◆ **Exercise data**
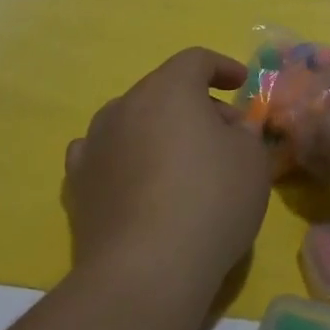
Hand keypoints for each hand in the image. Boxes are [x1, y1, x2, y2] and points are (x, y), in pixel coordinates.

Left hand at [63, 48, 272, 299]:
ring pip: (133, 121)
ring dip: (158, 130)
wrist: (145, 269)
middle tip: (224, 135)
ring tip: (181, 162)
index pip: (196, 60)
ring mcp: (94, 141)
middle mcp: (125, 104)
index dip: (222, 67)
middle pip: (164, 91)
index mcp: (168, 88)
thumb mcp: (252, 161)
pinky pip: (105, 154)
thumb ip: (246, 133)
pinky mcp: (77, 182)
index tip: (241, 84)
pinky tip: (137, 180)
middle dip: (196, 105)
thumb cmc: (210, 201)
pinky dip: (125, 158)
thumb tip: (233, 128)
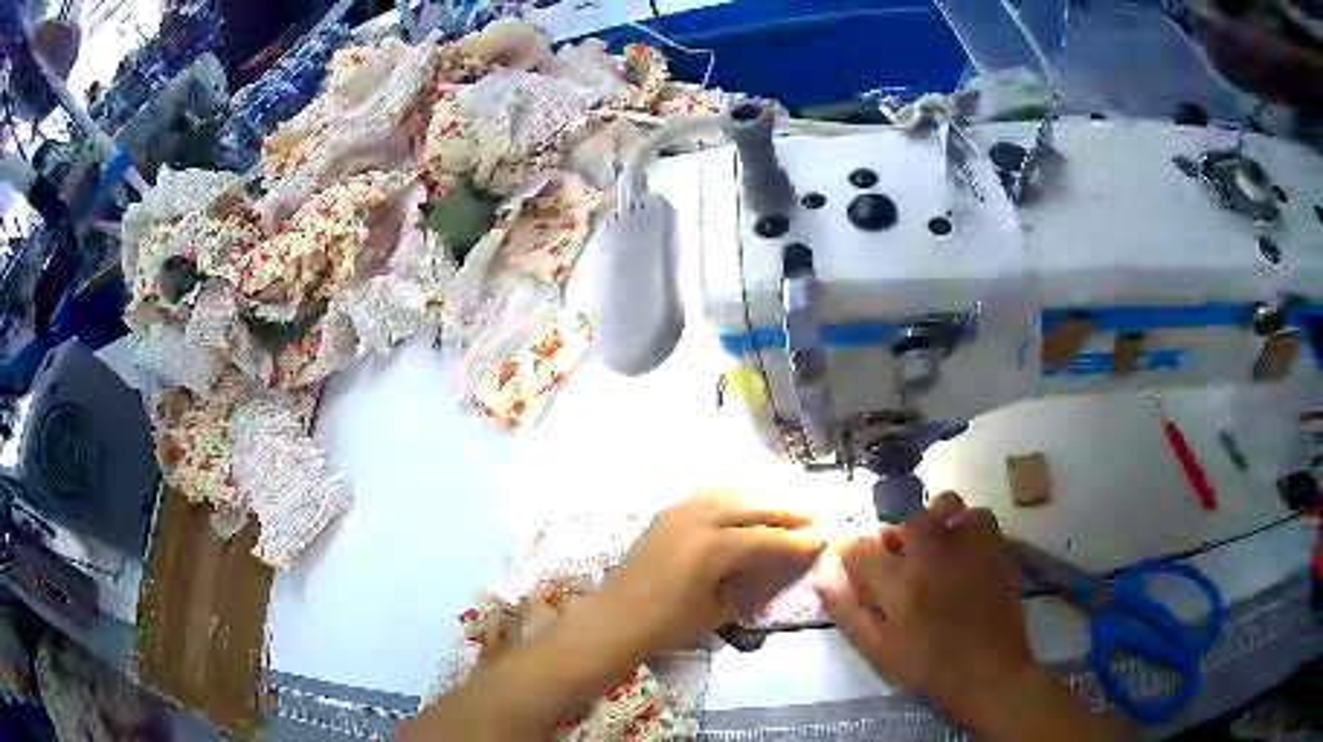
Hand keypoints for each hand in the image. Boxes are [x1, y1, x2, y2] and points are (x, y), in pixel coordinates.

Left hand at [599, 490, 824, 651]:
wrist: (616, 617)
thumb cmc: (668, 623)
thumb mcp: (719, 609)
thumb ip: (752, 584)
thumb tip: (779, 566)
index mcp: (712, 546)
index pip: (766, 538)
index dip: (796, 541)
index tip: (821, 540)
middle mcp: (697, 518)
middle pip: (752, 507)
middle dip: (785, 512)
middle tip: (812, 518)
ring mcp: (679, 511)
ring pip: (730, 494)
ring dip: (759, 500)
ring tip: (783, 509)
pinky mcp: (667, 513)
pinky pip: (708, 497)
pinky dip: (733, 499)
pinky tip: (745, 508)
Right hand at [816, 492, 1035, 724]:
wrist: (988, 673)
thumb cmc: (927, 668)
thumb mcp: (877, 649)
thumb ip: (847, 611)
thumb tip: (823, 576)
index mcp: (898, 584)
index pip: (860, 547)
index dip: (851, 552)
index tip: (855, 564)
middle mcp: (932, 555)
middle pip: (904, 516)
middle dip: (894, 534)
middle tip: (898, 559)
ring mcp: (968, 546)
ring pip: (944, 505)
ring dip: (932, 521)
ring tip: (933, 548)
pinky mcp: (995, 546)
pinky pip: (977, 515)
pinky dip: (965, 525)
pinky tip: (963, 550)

◆ **Exercise aim**
Lines holding "pinky" in the data above: copy each of them.

◆ **Your solution**
pinky pip: (105, 154)
pinky mcp: (77, 182)
pinky tip: (137, 180)
pinky dip: (125, 158)
pinky mcp: (667, 513)
pinky pip: (708, 497)
pinky dip: (733, 499)
pinky tip: (745, 508)
pinky mcp: (995, 546)
pinky pip: (977, 515)
pinky dip: (965, 525)
pinky tip: (963, 550)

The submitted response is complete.